Auf dem Schiff waren wir gewarnt worden, solche Produkte auch nur zu probieren. Hier wurden sie von staatlicher Stelle angeboten. Ich kaufte je eine Probierpackung von allen dreien. Weil es verboten war, sie mit aufs Schiff zu nehmen, verzehrten wir sie unter freiem Himmel. Rentier schmeckt am besten, dicht gefolgt vom Walfleisch. Elch ist auch gut, aber etwas herb.
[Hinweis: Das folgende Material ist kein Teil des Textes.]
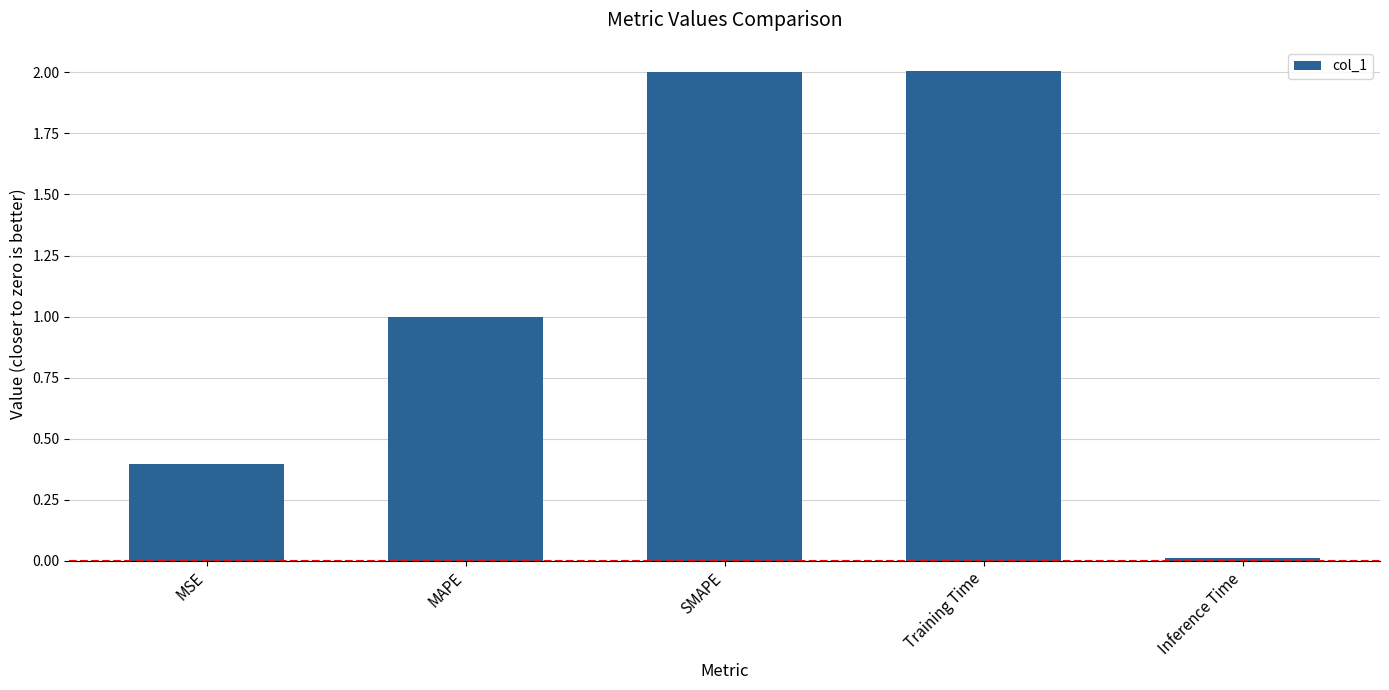

Is it true that the value at MAPE is 0.6?

False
Langsam wurde es Zeit, zum Schiff zurückzugehen. Wir gerieten am Hafen zu sehr auf die andere Seite. Das sahen wir, als wir auf einer Brücke standen und die Lage überblickten. Ganz hinten ragte das AIDAnova-Logo über alle Decks, Dächer und Kräne, etwa 20 Gehminuten entfernt. Unser ungewollter Umweg hatte den Vorteil, dass wir an der Osloer Oper vorbeikamen, die wir sonst verpasst hätten. Das futuristische Werk eines norwegischen Architekten namens Snohetta ragt wie eine Eisscholle zum Wasser hin.
Auf der schräge tummelten sich allerlei Leute, anziehender wird der 500 Millionen-Bau dadurch nicht. Hier hat Merkel, schlecht beraten von ihrer Stylistin, Dekolleté gezeigt. Der damalige norwegische Premier wurde abgelichtet, als er in Merkels Ausschnitt lugte. Das ging durch die Weltpresse.
Witzigerweise befindet sich der Oper gegenüber eien norwegische „Badstub“. Woher die wohl ihr Wasser bezieht?
Wir erreichten die AIDA rechtzeitig und standen auf dem Deck, um das Auslaufen zu beobachten. Ein scharfer Wind machte den Abschied leichter und der Entschluss, Oslo in Ruhe noch einmal zu besuchen.